Questão de princípios
JOÃO BERNARDO DE LIMA KAPPEN
O GLOBO - 28/06/10
O Tribunal Superior Eleitoral, ao reconhecer a validade da lei chamada de “ficha limpa”, demonstra que, mais uma vez, o impulso punitivo que domina o ambiente público é capaz de preterir princípios constitucionais caros ao estado democrático de direito brasileiro. O tribunal faz valer a máxima de que os fins justificam os meios, na medida em que aceita transgredir sólidos direitos fundamentais, com a justificativa de preservação dos interesses dos eleitores.
Os princípios constitucionais da irretroatividade da lei que cause prejuízo (questão levantada unicamente pelo corajoso e independente ministro Marco Aurélio) e da presunção de inocência passaram ao largo dos votos proferidos pelos ministros da corte eleitoral. Na repercussão do julgamento, houve quem dissesse que “quem misturasse direito penal com direito eleitoral, iria perder muito dinheiro com advogados”.
Infelizmente, pensamentos como este refletem certa cultura de desprezo às normas constitucionais, patente no Judiciário brasileiro.
Neste caso, não se trata de confronto entre leis de caráter penal e eleitoral, mas sim de violação direta à Constituição federal. E é impossível não misturar direito penal com direito eleitoral, posto que o critério de inelegibilidade estabelecido na lei da “ficha limpa” é justamente ter condenação no âmbito penal.
Desta forma, o direito eleitoral está importando um instituto do direito penal para tornar imbele o direito de os cidadãos se candidatarem a cargos políticos.
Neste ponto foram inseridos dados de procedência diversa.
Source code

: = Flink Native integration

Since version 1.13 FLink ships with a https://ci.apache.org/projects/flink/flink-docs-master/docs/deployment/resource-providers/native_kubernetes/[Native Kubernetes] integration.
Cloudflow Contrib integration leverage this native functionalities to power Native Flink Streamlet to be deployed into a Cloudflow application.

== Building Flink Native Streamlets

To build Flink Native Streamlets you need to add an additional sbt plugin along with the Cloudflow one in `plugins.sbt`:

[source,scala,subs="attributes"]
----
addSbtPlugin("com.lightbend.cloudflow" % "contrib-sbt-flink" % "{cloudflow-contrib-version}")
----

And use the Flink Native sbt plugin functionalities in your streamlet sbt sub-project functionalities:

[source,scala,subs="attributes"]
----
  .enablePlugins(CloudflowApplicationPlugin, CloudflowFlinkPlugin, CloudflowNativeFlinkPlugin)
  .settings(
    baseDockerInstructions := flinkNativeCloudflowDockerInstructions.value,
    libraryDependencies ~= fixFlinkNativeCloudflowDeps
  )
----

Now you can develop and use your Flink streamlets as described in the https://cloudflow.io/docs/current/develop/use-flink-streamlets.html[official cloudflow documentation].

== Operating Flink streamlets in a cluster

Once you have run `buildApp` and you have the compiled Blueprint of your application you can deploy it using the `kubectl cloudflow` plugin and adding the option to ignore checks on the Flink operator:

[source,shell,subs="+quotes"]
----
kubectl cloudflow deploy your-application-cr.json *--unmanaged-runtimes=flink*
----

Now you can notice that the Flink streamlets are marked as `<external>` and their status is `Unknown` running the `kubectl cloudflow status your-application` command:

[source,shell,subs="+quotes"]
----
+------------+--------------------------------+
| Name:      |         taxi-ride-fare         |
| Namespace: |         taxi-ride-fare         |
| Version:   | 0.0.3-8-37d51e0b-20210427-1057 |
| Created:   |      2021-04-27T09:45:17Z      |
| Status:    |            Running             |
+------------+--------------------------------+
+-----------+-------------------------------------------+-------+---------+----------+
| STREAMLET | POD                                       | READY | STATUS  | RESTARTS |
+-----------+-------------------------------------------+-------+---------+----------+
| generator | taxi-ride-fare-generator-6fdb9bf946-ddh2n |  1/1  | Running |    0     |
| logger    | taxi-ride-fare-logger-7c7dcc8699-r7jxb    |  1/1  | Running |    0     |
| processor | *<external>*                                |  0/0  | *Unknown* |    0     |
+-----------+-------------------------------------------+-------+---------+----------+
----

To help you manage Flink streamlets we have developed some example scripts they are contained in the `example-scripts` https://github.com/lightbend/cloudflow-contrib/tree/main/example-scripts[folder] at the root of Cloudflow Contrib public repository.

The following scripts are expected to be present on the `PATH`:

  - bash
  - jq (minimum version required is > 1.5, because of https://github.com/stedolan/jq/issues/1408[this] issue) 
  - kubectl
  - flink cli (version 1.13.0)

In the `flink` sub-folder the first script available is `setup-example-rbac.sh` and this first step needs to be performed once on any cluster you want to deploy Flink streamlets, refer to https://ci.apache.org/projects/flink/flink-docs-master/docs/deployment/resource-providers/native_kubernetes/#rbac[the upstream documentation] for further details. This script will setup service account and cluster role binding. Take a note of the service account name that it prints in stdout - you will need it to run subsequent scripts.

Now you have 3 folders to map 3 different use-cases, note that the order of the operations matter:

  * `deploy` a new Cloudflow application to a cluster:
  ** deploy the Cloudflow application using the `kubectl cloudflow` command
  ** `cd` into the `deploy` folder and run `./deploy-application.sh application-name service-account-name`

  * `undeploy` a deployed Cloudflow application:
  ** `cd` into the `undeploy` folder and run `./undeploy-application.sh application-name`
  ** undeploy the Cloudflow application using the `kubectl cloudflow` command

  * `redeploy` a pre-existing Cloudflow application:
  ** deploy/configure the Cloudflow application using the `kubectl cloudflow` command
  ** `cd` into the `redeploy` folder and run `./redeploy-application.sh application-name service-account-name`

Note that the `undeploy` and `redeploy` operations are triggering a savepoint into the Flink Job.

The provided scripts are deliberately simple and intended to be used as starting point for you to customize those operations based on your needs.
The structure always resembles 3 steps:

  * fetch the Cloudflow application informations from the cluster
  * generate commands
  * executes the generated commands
Não há, pois, como afastar os princípios inerentes ao direito penal, seja ele material ou processual.
O problema é que se se admite que a condenação criminal, por si, acarreta a inelegibilidade, parte-se do pressuposto de que esta condenação não será jamais reformada, instituindo, assim, uma provisória presunção de culpa. Mas se a Constituição federal estabelece que ninguém será considerado culpado até o trânsito em julgado de sentença penal condenatória, então até que seja julgado o último recurso possível não se pode impor a quem quer que seja os efeitos de uma eventual condenação criminal, sob pena de prejuízos irreparáveis. E é exatamente isto que pretende a lei da “ficha limpa”, considerar previamente culpados aqueles que ainda podem ser absolvidos e estender a eles os efeitos (a inelegibilidade) de uma condenação que não é definitiva. A questão central que, como de costume, é empurrada para debaixo do tapete gira em torno do problema de como fazer para melhorar o nível dos nossos representantes nos poderes Legislativo e Executivo, sem que com isso tenhamos que atropelar o Direito posto.
E a solução, pelo menos aquela que passa pelo respeito aos princípios constitucionais de um estado de direito, parece estar na consciência do eleitor. Por que não fazemos campanha pela transparência e pelo voto consciente? Por que não apenas divulgar os antecedentes criminais dos candidatos, delegando ao povo a oportunidade de eleger ou não os representantes de suas escolhas? Será que precisamos judicializar a consciência popular? Neste imbróglio, caberá ao Supremo Tribunal Federal, único e verdadeiro guardião da Constituição federal, a palavra final, mas ficará sempre a dúvida: quem nos protegerá da bondade dos bons?
JOÃO BERNARDO DE LIMA KAPPEN é advogado.